Here, respondent's motion sought to vacate the fact-finding order and order a new trial or, alternatively, to reopen the proof to present the testimony of three witnesses who he claims provided “vital” information at his criminal trial. The motion, however, was made over six months after Family Court rendered its findings, and respondent offered no reasonable excuse for the delay. Furthermore, as the criminal trial took place prior to the commencement of the fact-finding hearing in these proceedings, the testimony of those witnesses was known to him at the time of the hearing and thus was not new evidence. Moreover, the proposed testimony was either irrelevant to the issues to be decided in these proceedings or would not have produced a different result. Under these circumstances, we find no abuse of Family Court's discretion (see Matter Esterle v. Dellay, 281 A.D.2d 722, 724 [2001]; Stambaugh v. Stambaugh, 226 A.D.2d 363, 363 [1996]; Matter of Xuong Trieu v. Tax Appeals Trib. of State of N.Y., 222 A.D.2d 743, 745 [1995], appeal dismissed 87 N.Y.2d 1054 [1996], lv denied 88 N.Y.2d 809 [1996] ).
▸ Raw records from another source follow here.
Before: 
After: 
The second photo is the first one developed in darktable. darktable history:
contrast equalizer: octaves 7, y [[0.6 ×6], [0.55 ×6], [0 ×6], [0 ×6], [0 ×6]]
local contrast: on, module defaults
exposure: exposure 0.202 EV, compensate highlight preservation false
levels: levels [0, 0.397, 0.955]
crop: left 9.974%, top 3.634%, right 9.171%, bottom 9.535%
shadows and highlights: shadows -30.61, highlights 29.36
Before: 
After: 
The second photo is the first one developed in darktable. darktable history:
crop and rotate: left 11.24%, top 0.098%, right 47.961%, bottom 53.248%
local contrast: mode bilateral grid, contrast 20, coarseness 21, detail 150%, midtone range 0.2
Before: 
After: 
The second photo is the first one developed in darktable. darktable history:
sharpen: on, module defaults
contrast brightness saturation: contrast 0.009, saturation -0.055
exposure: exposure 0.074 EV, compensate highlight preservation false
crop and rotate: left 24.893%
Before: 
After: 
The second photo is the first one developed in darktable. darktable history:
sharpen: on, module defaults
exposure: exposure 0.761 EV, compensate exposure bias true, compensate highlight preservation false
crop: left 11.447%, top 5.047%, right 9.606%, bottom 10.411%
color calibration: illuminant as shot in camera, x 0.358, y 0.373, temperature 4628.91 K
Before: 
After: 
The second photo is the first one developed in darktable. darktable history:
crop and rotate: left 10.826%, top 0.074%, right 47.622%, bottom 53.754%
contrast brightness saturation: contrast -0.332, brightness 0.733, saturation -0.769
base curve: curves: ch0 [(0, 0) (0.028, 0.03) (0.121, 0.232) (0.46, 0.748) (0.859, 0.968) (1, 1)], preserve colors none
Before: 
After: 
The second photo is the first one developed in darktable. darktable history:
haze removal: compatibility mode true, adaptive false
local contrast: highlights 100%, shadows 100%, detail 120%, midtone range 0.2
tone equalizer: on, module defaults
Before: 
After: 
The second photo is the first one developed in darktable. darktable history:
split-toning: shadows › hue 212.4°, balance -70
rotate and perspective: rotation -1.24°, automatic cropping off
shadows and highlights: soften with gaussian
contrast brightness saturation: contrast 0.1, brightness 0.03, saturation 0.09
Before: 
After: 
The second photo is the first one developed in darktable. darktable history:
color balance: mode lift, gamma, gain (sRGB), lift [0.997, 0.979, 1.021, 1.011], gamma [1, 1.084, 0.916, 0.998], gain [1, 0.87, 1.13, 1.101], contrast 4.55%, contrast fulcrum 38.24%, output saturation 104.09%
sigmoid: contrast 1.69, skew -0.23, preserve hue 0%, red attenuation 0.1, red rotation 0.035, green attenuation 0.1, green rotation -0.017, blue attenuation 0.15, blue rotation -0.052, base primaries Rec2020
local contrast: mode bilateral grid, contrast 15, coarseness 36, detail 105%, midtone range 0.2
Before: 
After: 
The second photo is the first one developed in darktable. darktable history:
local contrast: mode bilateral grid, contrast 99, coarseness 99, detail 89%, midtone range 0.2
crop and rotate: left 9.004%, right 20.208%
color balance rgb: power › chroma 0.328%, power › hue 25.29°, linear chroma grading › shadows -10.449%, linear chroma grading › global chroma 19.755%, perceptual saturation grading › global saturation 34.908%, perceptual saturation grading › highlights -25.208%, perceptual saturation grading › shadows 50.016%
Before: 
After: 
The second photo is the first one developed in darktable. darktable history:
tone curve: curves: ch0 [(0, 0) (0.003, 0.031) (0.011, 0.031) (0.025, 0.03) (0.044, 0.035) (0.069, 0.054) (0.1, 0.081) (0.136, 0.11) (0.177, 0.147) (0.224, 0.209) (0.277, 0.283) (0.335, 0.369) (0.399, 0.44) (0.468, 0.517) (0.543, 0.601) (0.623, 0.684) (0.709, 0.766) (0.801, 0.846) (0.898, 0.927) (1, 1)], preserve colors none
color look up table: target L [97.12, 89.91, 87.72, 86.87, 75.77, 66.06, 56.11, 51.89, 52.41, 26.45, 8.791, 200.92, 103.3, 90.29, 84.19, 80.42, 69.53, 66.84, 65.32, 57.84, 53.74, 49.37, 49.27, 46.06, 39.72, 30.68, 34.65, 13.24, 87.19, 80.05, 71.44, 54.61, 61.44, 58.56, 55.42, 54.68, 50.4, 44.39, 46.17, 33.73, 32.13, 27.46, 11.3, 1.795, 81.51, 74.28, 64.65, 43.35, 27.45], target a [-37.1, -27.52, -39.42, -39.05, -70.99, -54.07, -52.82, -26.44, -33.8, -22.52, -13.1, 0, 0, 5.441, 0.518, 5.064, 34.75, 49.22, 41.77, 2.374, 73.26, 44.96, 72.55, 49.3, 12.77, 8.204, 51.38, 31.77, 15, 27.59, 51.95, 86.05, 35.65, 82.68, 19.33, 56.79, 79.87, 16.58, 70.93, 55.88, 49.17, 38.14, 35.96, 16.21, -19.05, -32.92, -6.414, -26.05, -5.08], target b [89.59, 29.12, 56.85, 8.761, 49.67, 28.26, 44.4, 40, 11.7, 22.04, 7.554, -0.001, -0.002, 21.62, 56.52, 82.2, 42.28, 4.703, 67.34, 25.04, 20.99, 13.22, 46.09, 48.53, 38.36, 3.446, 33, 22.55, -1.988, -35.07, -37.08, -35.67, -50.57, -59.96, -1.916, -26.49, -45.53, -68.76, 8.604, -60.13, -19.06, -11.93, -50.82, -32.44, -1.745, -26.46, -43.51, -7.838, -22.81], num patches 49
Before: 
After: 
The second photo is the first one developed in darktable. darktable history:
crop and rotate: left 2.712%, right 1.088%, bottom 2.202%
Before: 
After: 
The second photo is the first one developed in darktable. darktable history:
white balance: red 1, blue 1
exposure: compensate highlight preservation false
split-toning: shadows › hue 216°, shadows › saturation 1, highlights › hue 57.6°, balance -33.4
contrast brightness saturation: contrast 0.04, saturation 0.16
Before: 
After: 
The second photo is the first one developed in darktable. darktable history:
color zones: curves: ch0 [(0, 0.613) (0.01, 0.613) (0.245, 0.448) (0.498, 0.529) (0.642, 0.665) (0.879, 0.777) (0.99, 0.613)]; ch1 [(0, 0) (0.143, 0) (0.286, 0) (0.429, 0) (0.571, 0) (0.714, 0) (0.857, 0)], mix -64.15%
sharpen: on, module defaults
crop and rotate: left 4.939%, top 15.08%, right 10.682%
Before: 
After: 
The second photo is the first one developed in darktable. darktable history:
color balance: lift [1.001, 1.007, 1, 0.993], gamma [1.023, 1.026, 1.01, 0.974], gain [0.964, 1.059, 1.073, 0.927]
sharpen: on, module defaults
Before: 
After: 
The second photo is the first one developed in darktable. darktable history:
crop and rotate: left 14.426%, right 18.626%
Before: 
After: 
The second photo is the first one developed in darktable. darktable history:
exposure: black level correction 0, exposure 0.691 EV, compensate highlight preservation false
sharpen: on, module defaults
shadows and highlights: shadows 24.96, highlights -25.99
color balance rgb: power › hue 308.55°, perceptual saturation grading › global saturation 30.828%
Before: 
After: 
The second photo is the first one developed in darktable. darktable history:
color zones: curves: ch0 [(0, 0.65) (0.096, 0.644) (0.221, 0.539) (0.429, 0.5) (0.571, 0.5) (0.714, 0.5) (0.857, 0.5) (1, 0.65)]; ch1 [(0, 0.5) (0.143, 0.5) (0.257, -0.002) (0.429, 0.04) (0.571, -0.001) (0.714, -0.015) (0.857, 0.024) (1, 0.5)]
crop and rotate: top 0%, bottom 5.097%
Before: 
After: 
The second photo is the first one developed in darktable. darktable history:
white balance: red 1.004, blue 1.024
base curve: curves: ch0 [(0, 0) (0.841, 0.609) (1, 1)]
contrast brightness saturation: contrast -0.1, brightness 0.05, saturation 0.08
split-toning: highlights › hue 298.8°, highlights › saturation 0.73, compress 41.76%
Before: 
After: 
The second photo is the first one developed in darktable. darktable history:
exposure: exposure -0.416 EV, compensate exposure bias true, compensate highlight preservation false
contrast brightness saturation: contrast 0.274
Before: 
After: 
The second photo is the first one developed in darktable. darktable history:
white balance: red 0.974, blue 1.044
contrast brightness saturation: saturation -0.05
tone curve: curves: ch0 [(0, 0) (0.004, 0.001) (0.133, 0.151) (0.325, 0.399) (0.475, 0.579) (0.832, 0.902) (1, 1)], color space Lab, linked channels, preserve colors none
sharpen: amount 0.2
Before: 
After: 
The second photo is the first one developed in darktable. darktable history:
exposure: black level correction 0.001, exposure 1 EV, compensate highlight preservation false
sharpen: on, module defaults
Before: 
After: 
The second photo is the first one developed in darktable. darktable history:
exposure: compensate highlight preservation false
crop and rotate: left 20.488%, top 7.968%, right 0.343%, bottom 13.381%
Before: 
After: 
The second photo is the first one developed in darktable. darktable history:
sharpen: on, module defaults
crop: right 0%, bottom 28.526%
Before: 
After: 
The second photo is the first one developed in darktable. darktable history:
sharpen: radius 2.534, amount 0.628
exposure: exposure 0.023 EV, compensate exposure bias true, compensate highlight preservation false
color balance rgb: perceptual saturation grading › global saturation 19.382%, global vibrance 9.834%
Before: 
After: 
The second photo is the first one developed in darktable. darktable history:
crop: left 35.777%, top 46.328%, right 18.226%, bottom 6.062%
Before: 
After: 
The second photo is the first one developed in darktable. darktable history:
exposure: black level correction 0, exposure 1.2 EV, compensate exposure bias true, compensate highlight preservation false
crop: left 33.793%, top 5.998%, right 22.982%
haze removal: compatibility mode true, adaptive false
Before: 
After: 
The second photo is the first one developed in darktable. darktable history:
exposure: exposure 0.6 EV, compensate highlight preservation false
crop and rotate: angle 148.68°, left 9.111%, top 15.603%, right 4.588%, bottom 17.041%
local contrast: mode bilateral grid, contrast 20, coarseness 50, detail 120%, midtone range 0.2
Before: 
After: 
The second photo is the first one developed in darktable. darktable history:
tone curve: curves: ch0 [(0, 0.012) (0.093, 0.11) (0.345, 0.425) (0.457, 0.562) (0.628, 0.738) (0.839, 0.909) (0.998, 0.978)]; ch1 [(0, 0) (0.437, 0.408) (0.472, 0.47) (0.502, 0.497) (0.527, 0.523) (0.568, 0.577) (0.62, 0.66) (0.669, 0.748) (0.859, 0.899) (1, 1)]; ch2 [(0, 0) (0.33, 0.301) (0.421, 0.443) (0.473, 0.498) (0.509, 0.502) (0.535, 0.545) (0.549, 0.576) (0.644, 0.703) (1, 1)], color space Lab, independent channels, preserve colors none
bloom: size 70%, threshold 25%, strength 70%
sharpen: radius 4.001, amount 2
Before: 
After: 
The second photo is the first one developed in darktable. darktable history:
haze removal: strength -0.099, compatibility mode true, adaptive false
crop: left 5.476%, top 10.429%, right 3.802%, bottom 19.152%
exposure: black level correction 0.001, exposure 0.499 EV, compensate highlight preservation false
Respondent's contention that he was denied the effective assistance of counsel is likewise without merit. Counsel effectively cross-examined witnesses, elicited testimony favorable to respondent's position, lodged appropriate objections and made cogent arguments for dismissal of the petitions in his closing statement. While counsel did not call three witnesses who provided testimony at respondent's criminal trial, there has been no showing that this choice did not reflect legitimate trial strategy (see Matter of Troy SS. v. Judy UU., 69 A.D.3d 1128, 1133–1134 [2010], lv dismissed and denied 14 N.Y.3d 912 [2010]; Matter of Thompson v. Gibeault, 305 A.D.2d 873, 875 [2003] ). Nor has defendant demonstrated that the other claimed deficiencies by counsel, even if established, resulted in actual prejudice (see Matter of Michael DD., 33 A.D.3d 1185, 1187 [2006]; Matter of Anson v. Anson, 20 A.D.3d 603, 605 [2005], lv denied 5 N.Y.3d 711 [2005] ). Viewed in its totality, the representation afforded respondent throughout the proceedings was both competent and meaningful.

Finally, inasmuch as respondent consented to the terms of the dispositional orders, he is not aggrieved and therefore has no right to challenge those provisions (see Matter of Justin CC. [Tina CC.], 77 A.D.3d at 1059, 909 N.Y.S.2d 771; Matter of Bianca M., 57 A.D.3d 1253, 1253 [2008], lv denied 12 N.Y.3d 705 [2009] ). Respondent's remaining contentions, including his claim that the attorney for the children failed to adequately represent the children's interests, have been reviewed and found to be without merit.

ORDERED that the orders are affirmed, without costs.

PETERS, P.J.

LAHTINEN, STEIN, GARRY and EGAN JR., JJ., concur.